As described above, the rotor supporting shaft 1 of the present embodiment includes the hollow portion 4 formed to be recessed in the axial direction from both end surfaces in the axial direction. The opening of at least one hollow portion 4 of the hollow portions 4 of the both end faces is sealed by a plug 5. The rotor support shaft 1 includes an oil inflow passage 6 and an oil outflow passage 7. The oil inflow passage 6 supplies lubricating oil into the hollow portion 4 sealed by the plug 5. The oil outflow passage 7 penetrates the rotor support shaft 1 from the raceway surface 2 to the sealed hollow portion 4, and supplies the lubricant oil in the hollow portion 4 to the raceway surface 2.
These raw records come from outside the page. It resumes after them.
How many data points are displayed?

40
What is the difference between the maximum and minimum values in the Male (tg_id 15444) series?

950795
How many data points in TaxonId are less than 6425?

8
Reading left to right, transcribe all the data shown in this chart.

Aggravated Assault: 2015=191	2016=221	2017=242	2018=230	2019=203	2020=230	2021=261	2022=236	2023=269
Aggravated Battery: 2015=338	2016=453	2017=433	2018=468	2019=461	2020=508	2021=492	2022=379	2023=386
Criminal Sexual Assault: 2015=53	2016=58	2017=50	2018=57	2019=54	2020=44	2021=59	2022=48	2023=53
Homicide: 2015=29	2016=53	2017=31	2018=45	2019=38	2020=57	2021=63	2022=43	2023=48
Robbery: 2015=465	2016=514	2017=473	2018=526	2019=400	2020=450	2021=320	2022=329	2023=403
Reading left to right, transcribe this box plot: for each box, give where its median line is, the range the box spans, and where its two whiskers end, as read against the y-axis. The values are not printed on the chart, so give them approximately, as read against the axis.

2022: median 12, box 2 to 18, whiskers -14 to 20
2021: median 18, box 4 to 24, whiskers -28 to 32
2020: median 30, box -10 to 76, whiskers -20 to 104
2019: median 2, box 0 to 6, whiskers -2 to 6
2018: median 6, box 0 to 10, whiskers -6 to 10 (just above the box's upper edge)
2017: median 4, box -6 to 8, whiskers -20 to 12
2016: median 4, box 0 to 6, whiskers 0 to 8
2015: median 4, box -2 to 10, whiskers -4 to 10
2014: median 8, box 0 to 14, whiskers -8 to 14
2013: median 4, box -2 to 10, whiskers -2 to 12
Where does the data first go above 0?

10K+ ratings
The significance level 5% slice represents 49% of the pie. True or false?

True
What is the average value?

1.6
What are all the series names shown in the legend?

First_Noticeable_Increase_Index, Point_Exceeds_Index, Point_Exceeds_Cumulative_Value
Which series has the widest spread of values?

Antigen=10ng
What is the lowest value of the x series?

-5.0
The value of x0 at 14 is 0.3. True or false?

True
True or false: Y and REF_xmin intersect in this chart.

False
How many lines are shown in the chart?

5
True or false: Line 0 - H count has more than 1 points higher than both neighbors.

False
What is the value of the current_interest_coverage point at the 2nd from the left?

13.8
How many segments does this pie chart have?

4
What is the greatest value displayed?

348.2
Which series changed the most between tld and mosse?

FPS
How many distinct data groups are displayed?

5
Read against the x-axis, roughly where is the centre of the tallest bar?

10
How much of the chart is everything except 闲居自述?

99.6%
Thus, the hollow portion 4, which is lightweight and used as a part of the lubricating oil supply passage, can be formed by performing reverse extrusion processing on both axial end portions. As a result, the amount of plastic deformation per one working can be suppressed to be smaller than in the case where the backward extrusion is performed only on one end portion in the axial direction. Thus, the rotor support shaft 1 can be manufactured easily and at low cost by forging. That is, according to the present embodiment, even when the small-diameter and deep hollow portion 4 is formed, the conventional annealing step other than work hardening is not required, and the manufacturing labor, time, and manufacturing cost can be significantly reduced.

Since the amount of plastic deformation per one working is reduced, the load applied to the forging die (the lower die 100 or the punch 102) can be suppressed, and therefore the life of the forging die can be extended. Further, as compared with the case where the backward extrusion processing is performed only on one end portion in the axial direction as in the related art, the deeper hollow portion 4 can be formed more finely, and the size range of the applicable hollow portion 4 can be expanded.

The present invention has been described above based on the embodiments, but these embodiments do not limit the invention of the claims. Note that all combinations of the features described in the embodiments are not essential to the means for solving the problem of the invention.

The present invention can be suitably modified and implemented within a range not departing from the gist thereof. For example, in the above-described embodiment, the rotating body supporting shaft 1 used in the planetary gear mechanism 11 has been described. However, the use of the rotating body supporting shaft 1 is not limited thereto, and it can be used for supporting various rotating bodies such as rollers and links via the rollers 150.

In the above-described embodiment, the case where the rotor support shaft 1 is manufactured by cold forging has been described, but the present invention is not limited to this, and may be applied to warm forging or hot forging.

Further, a cylindrical outer ring (cage) may be used between the planetary gear 140 and the plurality of rollers 150 in the above-described embodiment. In this case, the entirety of the rotor supporting shaft 1, the rollers 150, the cage 151, and the outer ring constitutes a roller bearing. In this roller bearing, for example, the planetary gear 140 as a rotating body is disposed on the outer peripheral side of the outer ring, whereby the same configuration as that of the planetary gear unit 14 in the above-described embodiment can be realized. In this roller bearing, the member disposed on the outer peripheral side of the outer ring does not need to be a rotating body, and the outer ring may be disposed in a holding hole of a non-rotating member such as a housing to fix the rotating body to the rotating body supporting shaft 1.

According to the present invention, it is possible to provide a rotor support shaft that can be easily manufactured by forging, a method of manufacturing the rotor support shaft, and a roller bearing.